— Work required —
As an exercise, transcribe the data below in full and exactly, omitting pictures.

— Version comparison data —

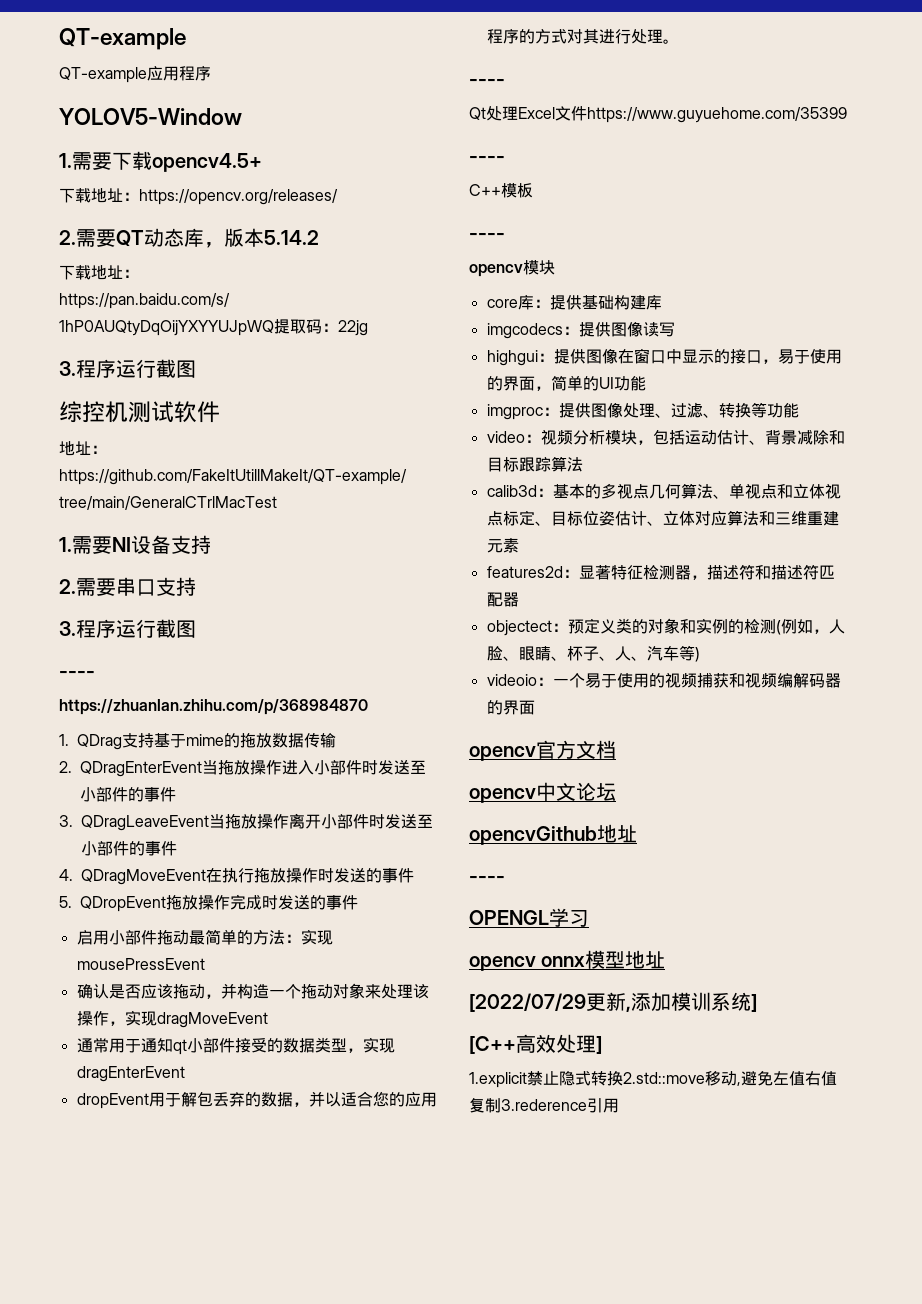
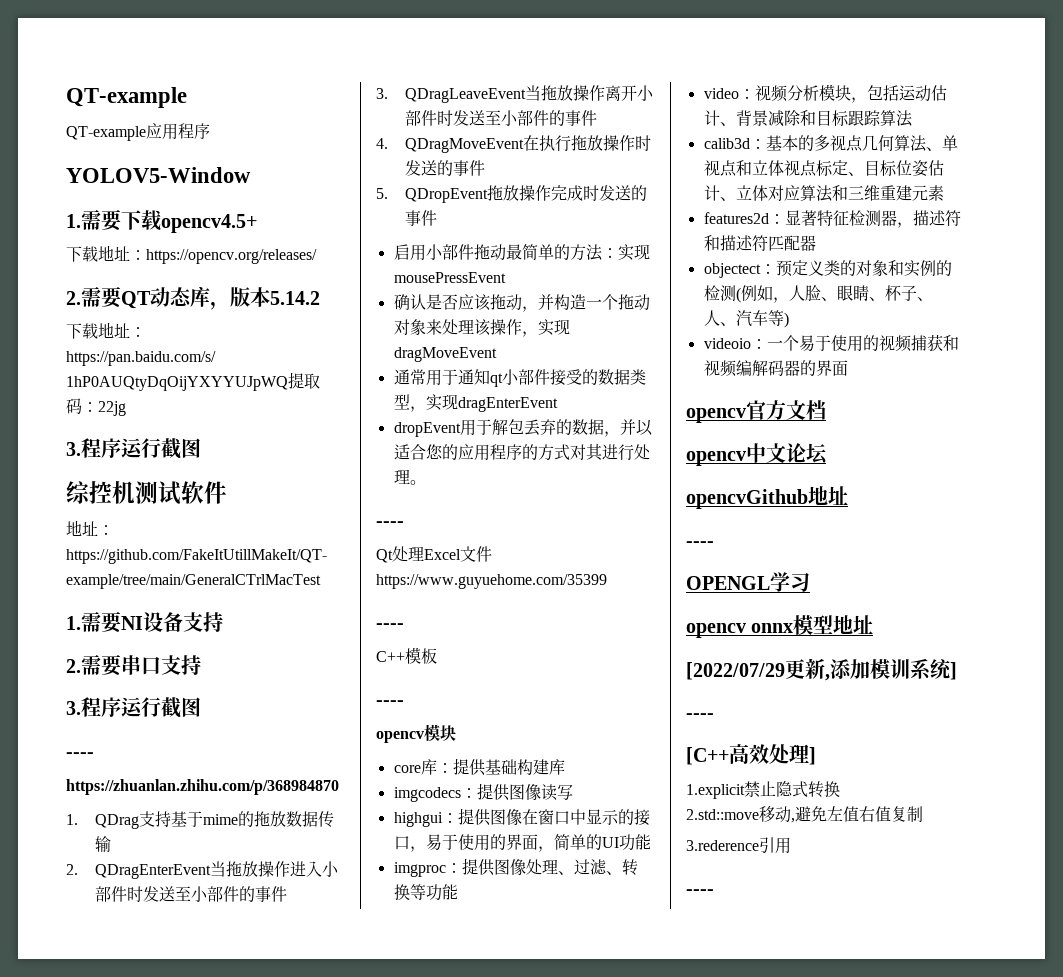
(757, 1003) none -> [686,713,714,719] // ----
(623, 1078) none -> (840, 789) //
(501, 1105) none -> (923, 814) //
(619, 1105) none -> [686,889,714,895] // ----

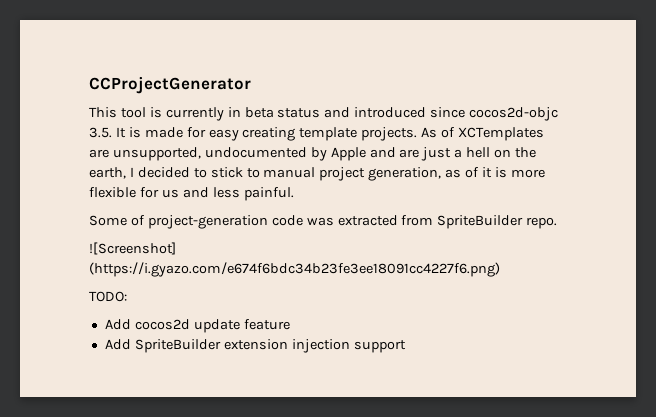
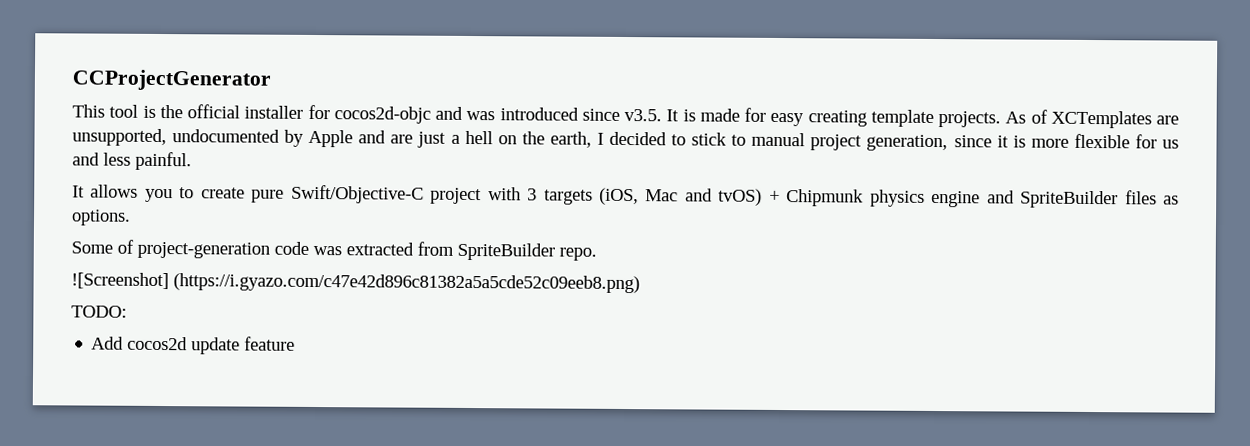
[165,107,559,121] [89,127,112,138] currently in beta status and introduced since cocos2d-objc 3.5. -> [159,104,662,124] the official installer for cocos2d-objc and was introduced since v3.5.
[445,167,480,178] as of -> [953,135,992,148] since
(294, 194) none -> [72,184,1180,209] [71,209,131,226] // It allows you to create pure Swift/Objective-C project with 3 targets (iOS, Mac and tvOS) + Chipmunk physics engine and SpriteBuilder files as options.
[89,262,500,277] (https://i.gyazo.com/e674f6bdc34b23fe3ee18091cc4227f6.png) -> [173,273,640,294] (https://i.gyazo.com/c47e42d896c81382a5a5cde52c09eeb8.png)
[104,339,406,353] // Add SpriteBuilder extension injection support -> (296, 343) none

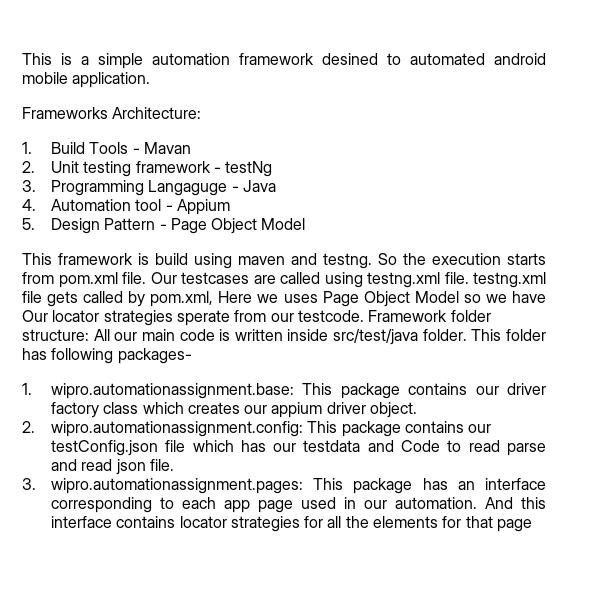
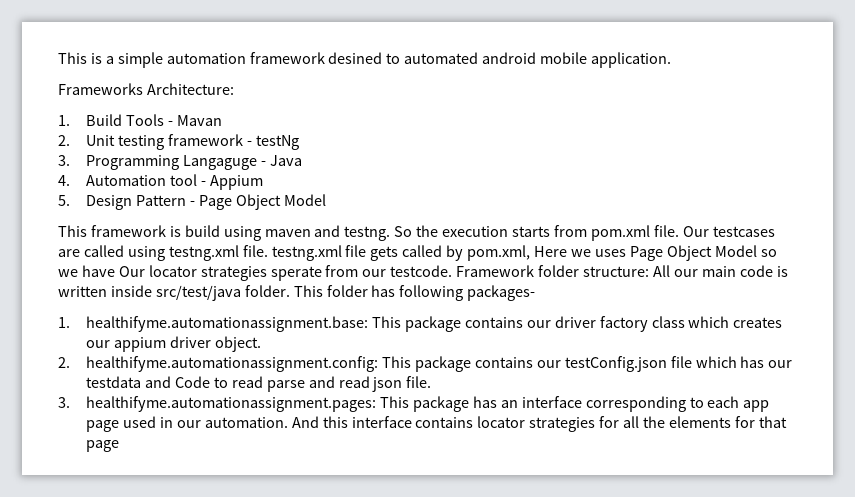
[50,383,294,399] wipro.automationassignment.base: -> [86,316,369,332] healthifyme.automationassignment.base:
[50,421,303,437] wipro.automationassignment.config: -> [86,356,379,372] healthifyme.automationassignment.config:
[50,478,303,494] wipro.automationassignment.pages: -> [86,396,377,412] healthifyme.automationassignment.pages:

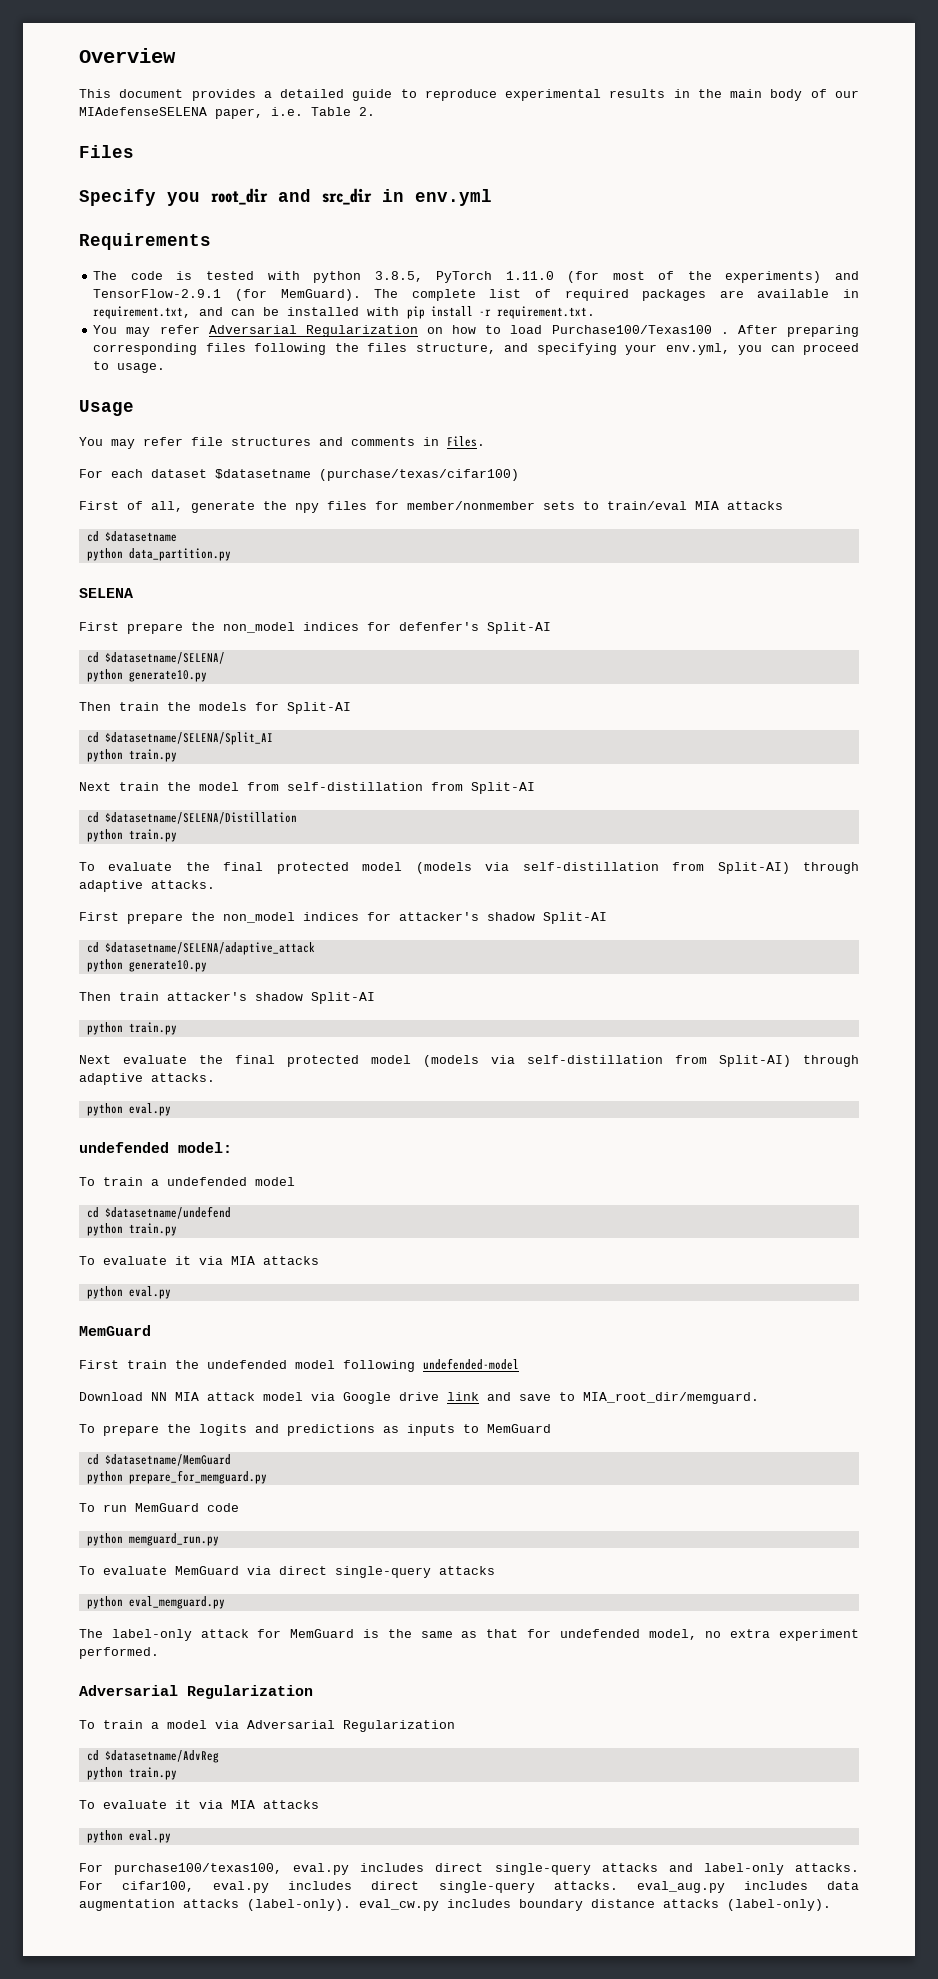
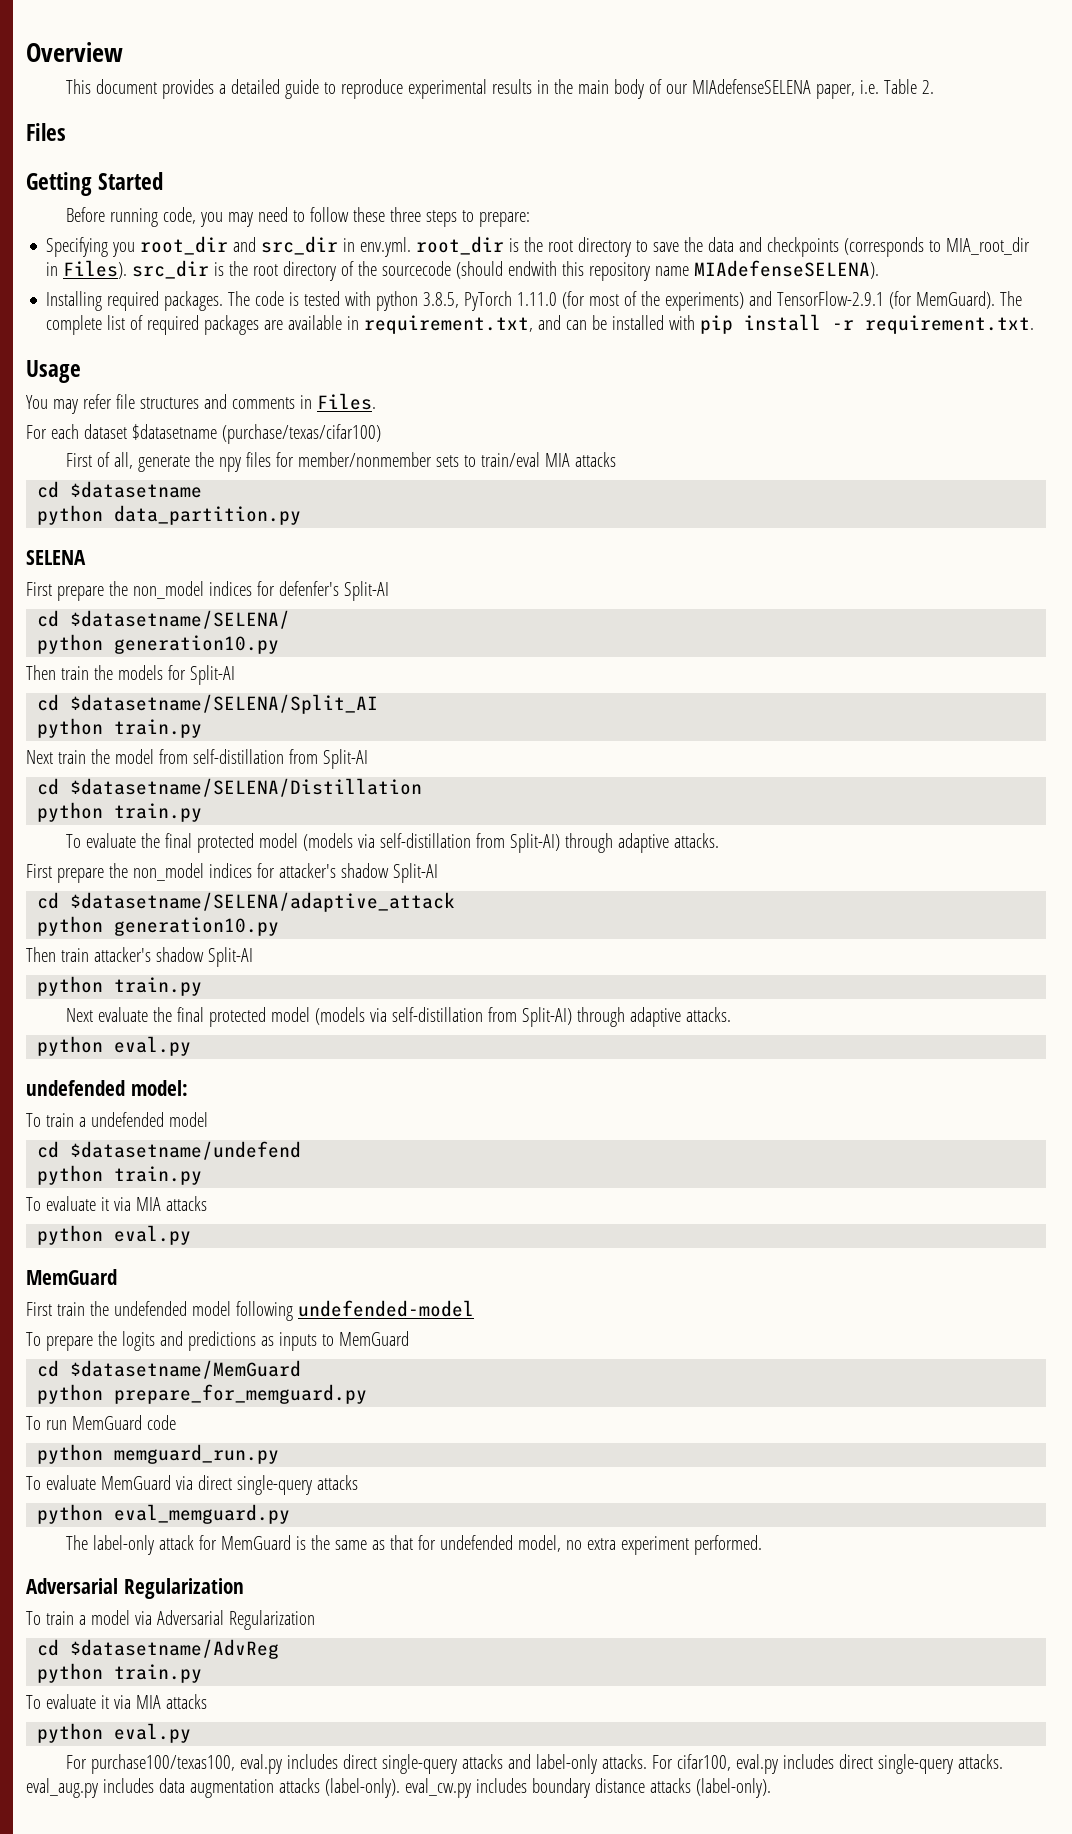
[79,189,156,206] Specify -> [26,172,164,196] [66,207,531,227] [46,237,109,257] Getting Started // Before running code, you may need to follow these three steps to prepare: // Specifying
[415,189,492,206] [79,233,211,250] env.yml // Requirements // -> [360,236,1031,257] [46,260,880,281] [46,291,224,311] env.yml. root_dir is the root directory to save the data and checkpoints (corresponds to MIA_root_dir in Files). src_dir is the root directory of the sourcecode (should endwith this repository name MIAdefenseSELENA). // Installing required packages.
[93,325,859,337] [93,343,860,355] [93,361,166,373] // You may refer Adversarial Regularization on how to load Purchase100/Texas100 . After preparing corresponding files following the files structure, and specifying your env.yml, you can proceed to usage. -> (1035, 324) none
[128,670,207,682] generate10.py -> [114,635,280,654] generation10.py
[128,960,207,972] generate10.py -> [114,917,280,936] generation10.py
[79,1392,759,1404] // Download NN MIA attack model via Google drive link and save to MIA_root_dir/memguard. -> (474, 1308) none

— Result of this task —
(757, 1003) none -> [686,713,714,719] // ----
(623, 1078) none -> (840, 789) //
(501, 1105) none -> (923, 814) //
(619, 1105) none -> [686,889,714,895] // ----

[165,107,559,121] [89,127,112,138] currently in beta status and introduced since cocos2d-objc 3.5. -> [159,104,662,124] the official installer for cocos2d-objc and was introduced since v3.5.
[445,167,480,178] as of -> [953,135,992,148] since
(294, 194) none -> [72,184,1180,209] [71,209,131,226] // It allows you to create pure Swift/Objective-C project with 3 targets (iOS, Mac and tvOS) + Chipmunk physics engine and SpriteBuilder files as options.
[89,262,500,277] (https://i.gyazo.com/e674f6bdc34b23fe3ee18091cc4227f6.png) -> [173,273,640,294] (https://i.gyazo.com/c47e42d896c81382a5a5cde52c09eeb8.png)
[104,339,406,353] // Add SpriteBuilder extension injection support -> (296, 343) none

[50,383,294,399] wipro.automationassignment.base: -> [86,316,369,332] healthifyme.automationassignment.base:
[50,421,303,437] wipro.automationassignment.config: -> [86,356,379,372] healthifyme.automationassignment.config:
[50,478,303,494] wipro.automationassignment.pages: -> [86,396,377,412] healthifyme.automationassignment.pages:

[79,189,156,206] Specify -> [26,172,164,196] [66,207,531,227] [46,237,109,257] Getting Started // Before running code, you may need to follow these three steps to prepare: // Specifying
[415,189,492,206] [79,233,211,250] env.yml // Requirements // -> [360,236,1031,257] [46,260,880,281] [46,291,224,311] env.yml. root_dir is the root directory to save the data and checkpoints (corresponds to MIA_root_dir in Files). src_dir is the root directory of the sourcecode (should endwith this repository name MIAdefenseSELENA). // Installing required packages.
[93,325,859,337] [93,343,860,355] [93,361,166,373] // You may refer Adversarial Regularization on how to load Purchase100/Texas100 . After preparing corresponding files following the files structure, and specifying your env.yml, you can proceed to usage. -> (1035, 324) none
[128,670,207,682] generate10.py -> [114,635,280,654] generation10.py
[128,960,207,972] generate10.py -> [114,917,280,936] generation10.py
[79,1392,759,1404] // Download NN MIA attack model via Google drive link and save to MIA_root_dir/memguard. -> (474, 1308) none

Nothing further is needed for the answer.